Oracle’s answer with regards to Security Patches

You probably remember my post regarding Oracle DBAs rarely install patches. It was about a study where Sentrigo claimed (after having asked 305 people) that more than 2/3 of Oracle DBAs do not install the patches provided by Oracle. Now Oracle recently published a blog post called To Patch of Not To Patch? with some interesting comments definitely worth looking at.

There are mainly two things I think we should look at:

  • One of their key statements is that every administrator has to find a balance between the risk of patching and the risk of not patching. This is definitely true. There is the well-known truth "never touch a running system". Well, how true is it really? Some time ago I had this discussion with representatives of the Pharma industry. A key regulation to fulfill there is about validated systems – mainly systems, where every change has to be thoroughly tested and documented as a failure could lead to significant problems with medications and finally even to loss of life. Now, the regulators and the companies over time had to learn that not touching a system bears significant risks as well. The challenge – and I agree there with the Oracle blog – is to do proper risk management. The key problem however is that you know one risk pretty well (the risk of applying a patch incl. the reboots and downtime of applications and, and, and ..) whereas the risk of not patching is unknown. What can we do as a vendor to help here? To me the answer is pretty straightforward:
    • Deliver stable security updates people can trust and rarely break systems: When I talk to our customers, I get the impression that there are rarely issues with our updates. When I look at the support calls we get after a "Patch Tuesday" this confirms my impression
    • Make it easy to deploy updates: This means that we have to provide you with tools and processes to deploy updates without mayor challenges and problems
    • Keep the number of reboots to a minimum: Well, without doubt, there we have some room for improvement and we are working on that. It is, however, not too easy to solve.
    • Be transparent: By keeping the highest possible level of transparency without putting you at risk by revealing to much information to the bad guys we can make sure that the decision which part of a system you want to patch in your hands.
  • Oracle claims that by making all updates cumulative it helps the administrators as once you decide to patch, your system is patched completely. This sounds great doesn't it? What happens if one of these updates breaks your system and you need to uninstall just that single one until the problem is fixed? What happens if you decide that you do not want to patch a certain component as your risk assessment shows that this system is not accessible on a certain port and there is no reason to touch that part? Should you not be able to decide yourself? Knowing that we have IE which we normally patch cumulative, I am personally for the reasons above not a big fan of these updates.

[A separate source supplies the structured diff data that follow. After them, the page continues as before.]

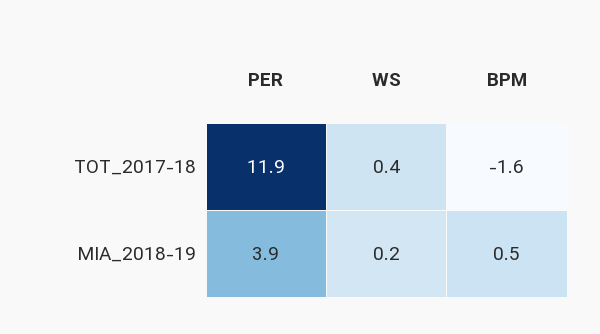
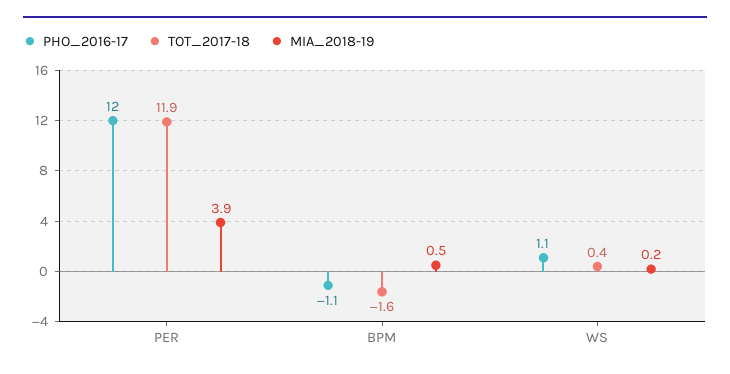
PHO_2016-17, PER: none -> 12
PHO_2016-17, BPM: none -> -1.1
PHO_2016-17, WS: none -> 1.1

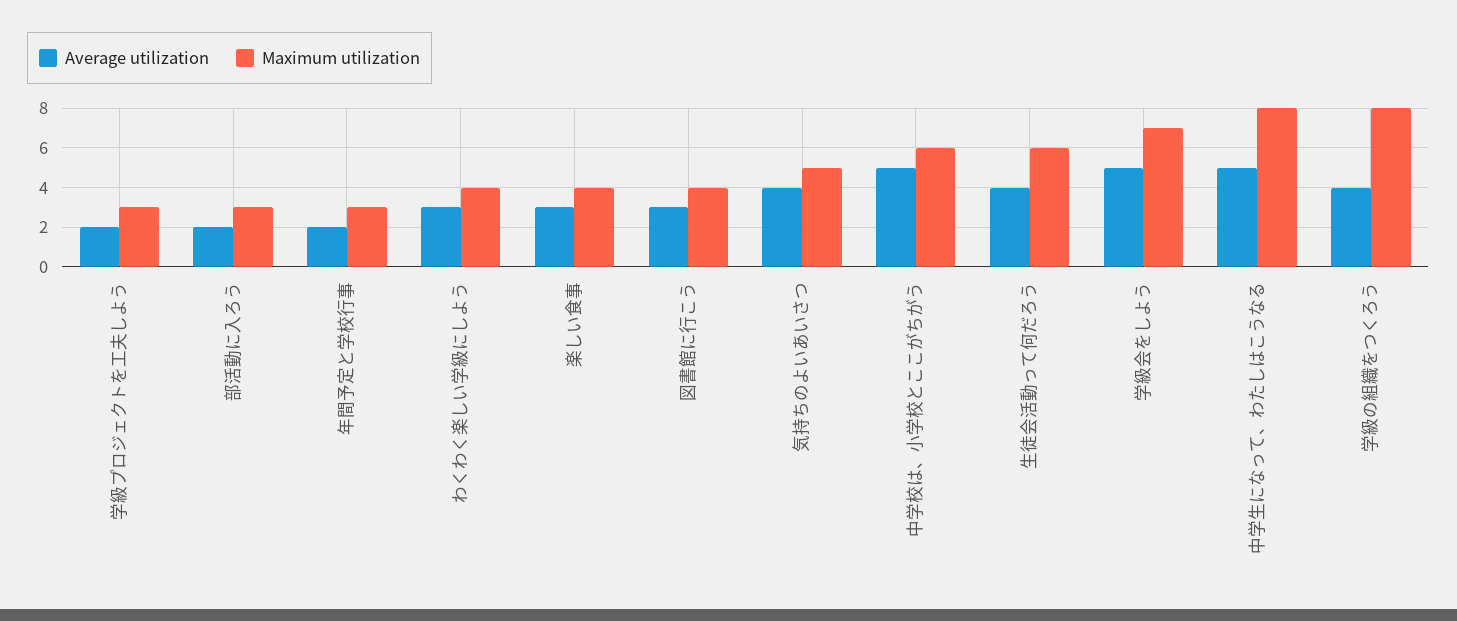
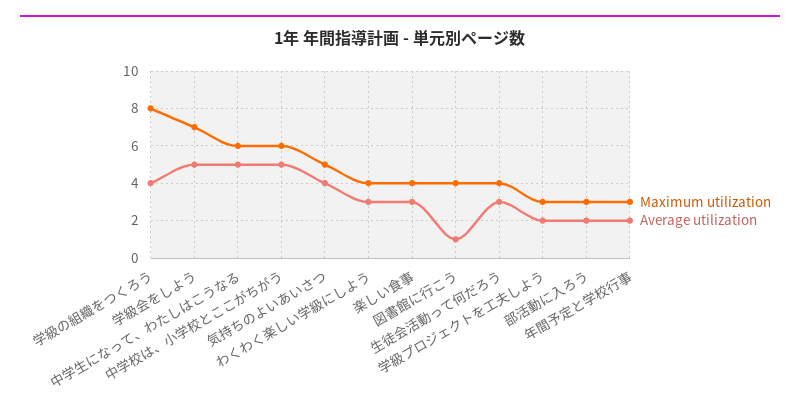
Average utilization, 図書館に行こう: 3 -> 1
Average utilization, 生徒会活動って何だろう: 4 -> 3
Maximum utilization, 生徒会活動って何だろう: 6 -> 4
Maximum utilization, 中学生になって、わたしはこうなる: 8 -> 6

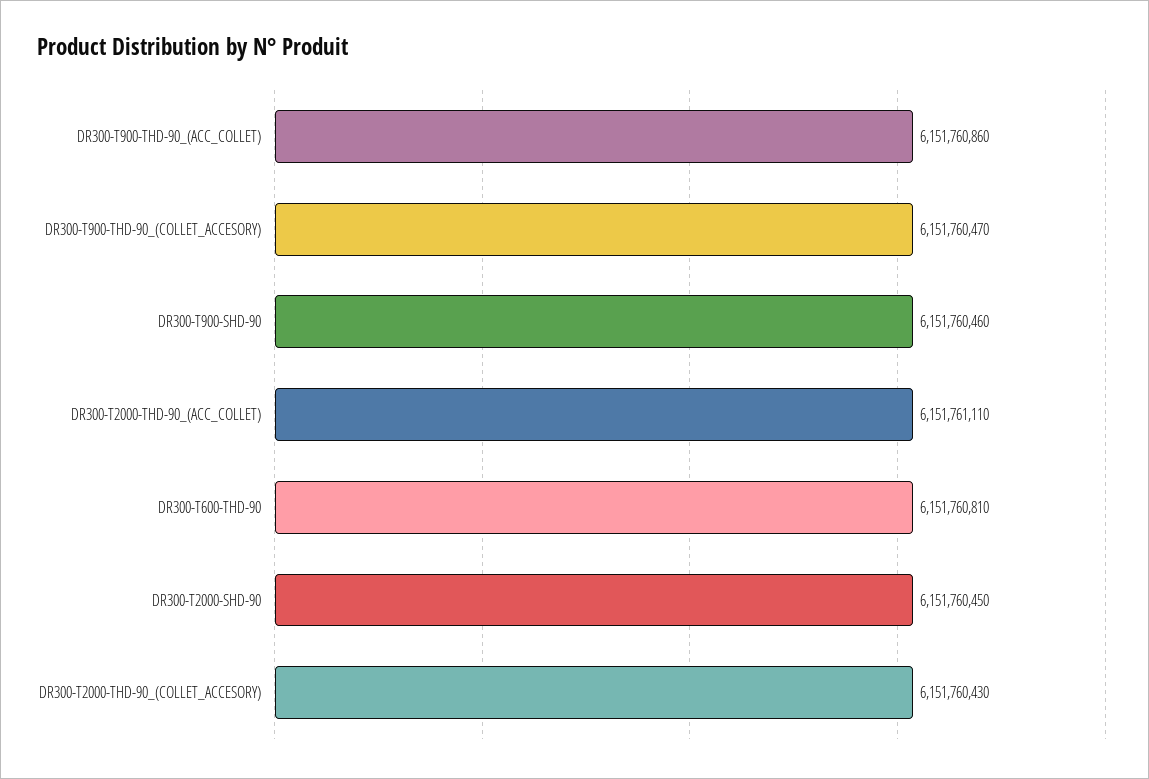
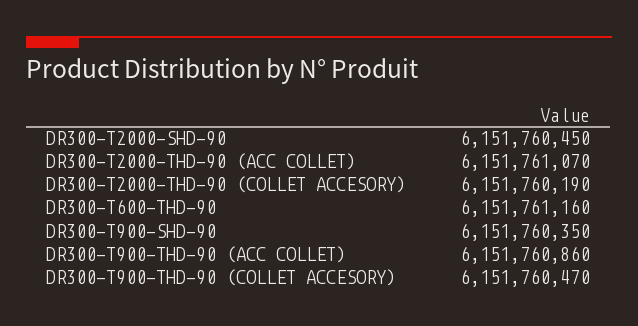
DR300-T900-SHD-90: 6151760460 -> 6151760350
DR300-T2000-THD-90_(ACC_COLLET): 6151761110 -> 6151761070
DR300-T600-THD-90: 6151760810 -> 6151761160
DR300-T2000-THD-90_(COLLET_ACCESORY): 6151760430 -> 6151760190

Anyway, patching is always a lose-lose game. It is like selling an insurance policy: you have to invest for something bad not happening. So, where is break/even? What we can do (and have to do) is further reduce the number of vulnerabilities to make patching less necessary and implement defense in depth measures to make the vulnerabilities hard to exploit but will they ever go away completely? I doubt


Comments (1)

  1. Anonymous says:

    Exchange 2007 is patched with bi-monthly cumulative rollups.  Honestly it’s great… plus I think it contributes a lot to supportability.  MS doesn’t have to test or troubleshoot hundreds of combinations of various hotfixes installed on different installations, and we also get fixes more often than if we had to wait for service packs.